» DESCRIPTION OF THE TASK:
Reproduce, with no changes, the line where "X137085000Y-42760000D03*" appears and every subsequent line of the listing, the last one included.

**** STORED DATA

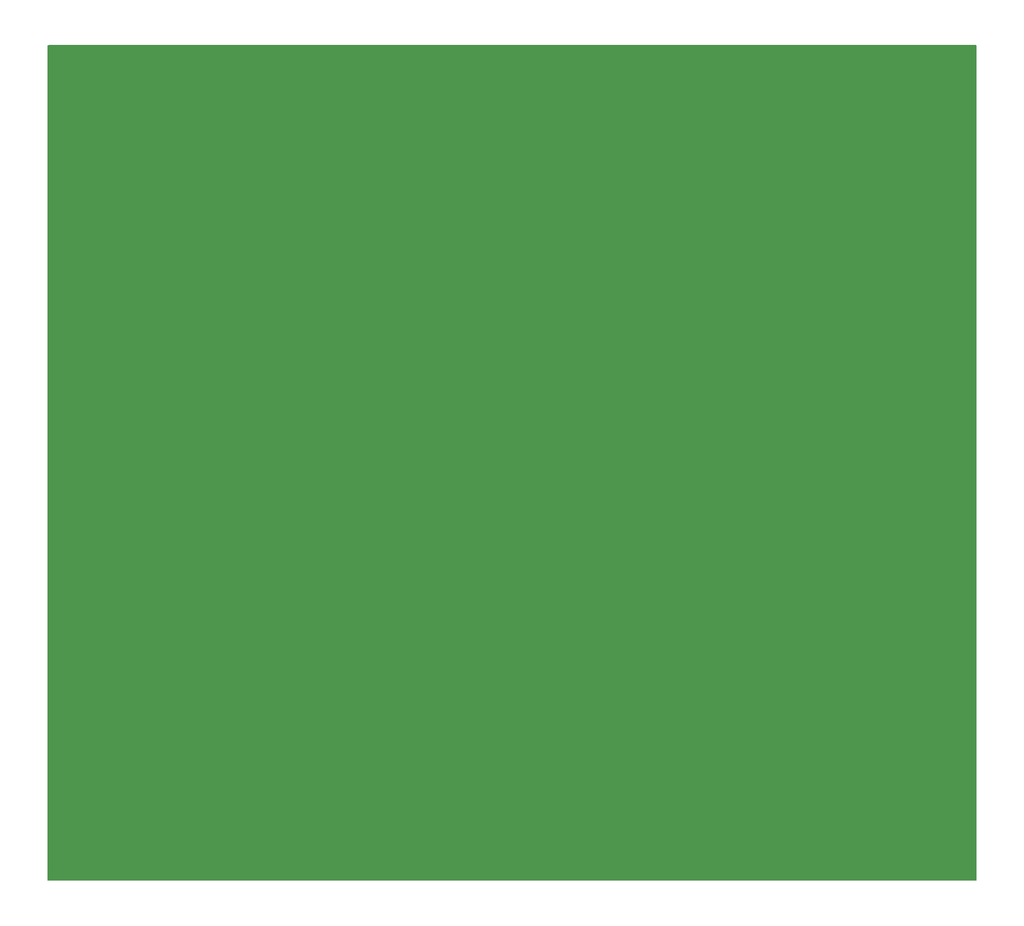
<source format=gbs>
G04 #@! TF.GenerationSoftware,KiCad,Pcbnew,(6.0.1)*
G04 #@! TF.CreationDate,2023-02-28T23:31:36-08:00*
G04 #@! TF.ProjectId,Current Test Bench,43757272-656e-4742-9054-657374204265,rev?*
G04 #@! TF.SameCoordinates,Original*
G04 #@! TF.FileFunction,Soldermask,Bot*
G04 #@! TF.FilePolarity,Negative*
%FSLAX46Y46*%
G04 Gerber Fmt 4.6, Leading zero omitted, Abs format (unit mm)*
G04 Created by KiCad (PCBNEW (6.0.1)) date 2023-02-28 23:31:36*
%MOMM*%
%LPD*%
G01*
G04 APERTURE LIST*
G04 Aperture macros list*
%AMRoundRect*
0 Rectangle with rounded corners*
0 $1 Rounding radius*
0 $2 $3 $4 $5 $6 $7 $8 $9 X,Y pos of 4 corners*
0 Add a 4 corners polygon primitive as box body*
4,1,4,$2,$3,$4,$5,$6,$7,$8,$9,$2,$3,0*
0 Add four circle primitives for the rounded corners*
1,1,$1+$1,$2,$3*
1,1,$1+$1,$4,$5*
1,1,$1+$1,$6,$7*
1,1,$1+$1,$8,$9*
0 Add four rect primitives between the rounded corners*
20,1,$1+$1,$2,$3,$4,$5,0*
20,1,$1+$1,$4,$5,$6,$7,0*
20,1,$1+$1,$6,$7,$8,$9,0*
20,1,$1+$1,$8,$9,$2,$3,0*%
G04 Aperture macros list end*
%ADD10C,7.600000*%
%ADD11RoundRect,1.900000X-1.900000X-1.900000X1.900000X-1.900000X1.900000X1.900000X-1.900000X1.900000X0*%
%ADD12RoundRect,1.900000X-1.900000X1.900000X-1.900000X-1.900000X1.900000X-1.900000X1.900000X1.900000X0*%
%ADD13RoundRect,1.900000X1.900000X1.900000X-1.900000X1.900000X-1.900000X-1.900000X1.900000X-1.900000X0*%
G04 APERTURE END LIST*
D10*
X160860000Y-139700000D03*
D11*
X149860000Y-139700000D03*
D10*
X165025000Y-53760000D03*
D12*
X165025000Y-42760000D03*
D10*
X160860000Y-76200000D03*
D11*
X149860000Y-76200000D03*
D10*
X68160000Y-78740000D03*
D13*
X79160000Y-78740000D03*
D10*
X137085000Y-53760000D03*
D12*
X137085000Y-42760000D03*
D10*
X68160000Y-109220000D03*
D13*
X79160000Y-109220000D03*
D10*
X68160000Y-137160000D03*
D13*
X79160000Y-137160000D03*
D10*
X68160000Y-50800000D03*
D13*
X79160000Y-50800000D03*
G36*
X182822121Y-22880002D02*
G01*
X182868614Y-22933658D01*
X182880000Y-22986000D01*
X182880000Y-159894000D01*
X182859998Y-159962121D01*
X182806342Y-160008614D01*
X182754000Y-160020000D01*
X30606000Y-160020000D01*
X30537879Y-159999998D01*
X30491386Y-159946342D01*
X30480000Y-159894000D01*
X30480000Y-22986000D01*
X30500002Y-22917879D01*
X30553658Y-22871386D01*
X30606000Y-22860000D01*
X182754000Y-22860000D01*
X182822121Y-22880002D01*
G37*
M02*

</source>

********

» WRITTEN REPLY:
X137085000Y-42760000D03*
D10*
X68160000Y-109220000D03*
D13*
X79160000Y-109220000D03*
D10*
X68160000Y-137160000D03*
D13*
X79160000Y-137160000D03*
D10*
X68160000Y-50800000D03*
D13*
X79160000Y-50800000D03*
G36*
X182822121Y-22880002D02*
G01*
X182868614Y-22933658D01*
X182880000Y-22986000D01*
X182880000Y-159894000D01*
X182859998Y-159962121D01*
X182806342Y-160008614D01*
X182754000Y-160020000D01*
X30606000Y-160020000D01*
X30537879Y-159999998D01*
X30491386Y-159946342D01*
X30480000Y-159894000D01*
X30480000Y-22986000D01*
X30500002Y-22917879D01*
X30553658Y-22871386D01*
X30606000Y-22860000D01*
X182754000Y-22860000D01*
X182822121Y-22880002D01*
G37*
M02*

</source>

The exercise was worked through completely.